I realize this is auto generated code but I can't imagine being the only one who would add PROCESS_BASIC_INFORMATION to the NativeMethods.txt and expect to get something usable back. Maybe a blacklist of structures that are invalid to marshal so if a user tried best they would get would be a pointer or it would simply refuse to generate it at all.

AArnott commented 1 year ago

Thanks for elaborating. I haven't used this API myself, and it's helpful to me that you're explaining how this API is used.

I did a little more digging and the PebBaseAddress is an array instead of a pointer because PEB is a managed type. It's managed because one of its fields is PPS_POST_PROCESS_INIT_ROUTINE PostProcessInitRoutine, and PPS_POST_PROCESS_INIT_ROUTINE is a delegate (a managed type).

We do have the capability in CsWin32 to force certain type hierarchies to be emitted as blittable (non-marshaled). Given what you're saying, it sounds like PROCESS_BASIC_INFORMATION is perhaps one of those.

mitchcapper commented 1 year ago

I believe PROCESS_BASIC_INFORMATION isn't used at any other time than for NtQueryInformationProcess (backed up that MS defines the struct on the function page and not as its own type + a search of other code shows similar exclusive use).

While you could call NtQueryInformationProcess on yourself (say to get the parent process id) even doing so I don't think there is any way you could used the PROCESS_BASIC_INFORMATION as declared. You have access to all the memory but, as mentioned, can't martial that from a ptr into the managed type (as it is both a value type for an existing struct and Marshal.PtrToStructure(alloced,typeof(PROCESS_BASIC_INFORMATION)) won't work as the sizing doesn't match.

Aside from getting the parent process ID the other main use for NtQueryInformationProcess is likely to find the PEB address of a remote process to be able to access some of the PEB fields (cwd/command line). For remote processes the marshaling won't make sense (as it won't be accessible either and would still size wrong).

If PROCESS_BASIC_INFORMATION.PEB[] isn't accessible/usable in any situation, and will fault if used in the intended situations forcing it to be blittable would seem like the way to go.
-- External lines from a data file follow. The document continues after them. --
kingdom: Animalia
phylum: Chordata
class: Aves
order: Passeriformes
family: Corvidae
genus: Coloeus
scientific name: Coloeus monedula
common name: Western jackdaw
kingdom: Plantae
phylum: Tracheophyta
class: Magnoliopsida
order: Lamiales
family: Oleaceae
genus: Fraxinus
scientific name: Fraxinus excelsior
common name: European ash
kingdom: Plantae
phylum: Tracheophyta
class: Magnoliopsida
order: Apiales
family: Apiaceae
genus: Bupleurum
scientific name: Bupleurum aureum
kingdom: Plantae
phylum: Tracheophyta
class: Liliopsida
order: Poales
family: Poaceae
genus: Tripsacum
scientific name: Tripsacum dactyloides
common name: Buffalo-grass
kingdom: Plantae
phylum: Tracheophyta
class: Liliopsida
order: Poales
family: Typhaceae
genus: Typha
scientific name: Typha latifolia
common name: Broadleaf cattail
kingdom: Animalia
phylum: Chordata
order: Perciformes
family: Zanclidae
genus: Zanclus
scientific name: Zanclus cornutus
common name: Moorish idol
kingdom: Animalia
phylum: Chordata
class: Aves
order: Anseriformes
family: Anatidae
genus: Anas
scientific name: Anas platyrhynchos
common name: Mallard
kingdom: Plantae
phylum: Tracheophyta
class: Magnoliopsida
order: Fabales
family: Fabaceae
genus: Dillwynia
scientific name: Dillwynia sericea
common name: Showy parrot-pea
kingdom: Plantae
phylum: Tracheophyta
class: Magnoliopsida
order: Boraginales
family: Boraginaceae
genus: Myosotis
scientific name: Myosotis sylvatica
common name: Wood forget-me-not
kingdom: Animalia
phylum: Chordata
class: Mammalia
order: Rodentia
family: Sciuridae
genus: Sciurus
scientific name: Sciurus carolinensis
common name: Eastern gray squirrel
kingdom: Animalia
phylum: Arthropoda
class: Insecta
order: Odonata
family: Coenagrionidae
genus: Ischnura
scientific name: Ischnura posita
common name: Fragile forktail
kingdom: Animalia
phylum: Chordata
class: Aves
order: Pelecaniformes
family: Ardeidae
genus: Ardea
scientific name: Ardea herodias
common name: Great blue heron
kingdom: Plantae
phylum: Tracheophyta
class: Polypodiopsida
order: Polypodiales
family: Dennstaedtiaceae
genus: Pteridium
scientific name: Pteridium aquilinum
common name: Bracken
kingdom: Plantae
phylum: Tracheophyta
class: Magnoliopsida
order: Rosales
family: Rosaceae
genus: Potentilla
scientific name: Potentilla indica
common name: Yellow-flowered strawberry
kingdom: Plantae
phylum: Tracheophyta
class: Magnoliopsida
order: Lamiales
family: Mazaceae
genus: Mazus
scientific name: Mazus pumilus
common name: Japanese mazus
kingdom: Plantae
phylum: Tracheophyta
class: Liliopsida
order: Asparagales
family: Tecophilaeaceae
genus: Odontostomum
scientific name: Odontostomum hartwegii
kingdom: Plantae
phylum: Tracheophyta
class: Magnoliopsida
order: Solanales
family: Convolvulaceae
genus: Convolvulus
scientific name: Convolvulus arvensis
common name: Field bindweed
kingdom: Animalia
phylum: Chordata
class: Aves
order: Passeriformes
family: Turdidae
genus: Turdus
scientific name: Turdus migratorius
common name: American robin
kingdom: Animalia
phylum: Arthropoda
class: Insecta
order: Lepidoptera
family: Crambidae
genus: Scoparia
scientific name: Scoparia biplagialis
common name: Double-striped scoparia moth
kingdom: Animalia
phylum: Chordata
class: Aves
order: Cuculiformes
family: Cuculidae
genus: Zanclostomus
AArnott commented 1 year ago

Agreed. I actually spent a good part of yesterday fixing this in CsWin32. Rather than special case this particular struct, I was looking for the systemic problem so that similar structs that may have the same problem can be fixed at the same time. I found several bugs along the way, and fixing it isn't trivial. However I have a set of changes that I'm feeling good about and am running our exhaustive generation tests on it now to find any remaining issues. I hope to have a PR later today.